• [PROVIDED ENTRIES]:
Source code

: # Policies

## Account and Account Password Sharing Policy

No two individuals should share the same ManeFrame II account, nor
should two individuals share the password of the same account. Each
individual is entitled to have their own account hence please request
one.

• [WHAT YOU HAVE TO DO]:
Gather each line of the listing above that contains the string "same" and copy those lines out. Letter case matters.

• [WRITTEN SOLUTION]:
No two individuals should share the same ManeFrame II account, nor
should two individuals share the password of the same account. Each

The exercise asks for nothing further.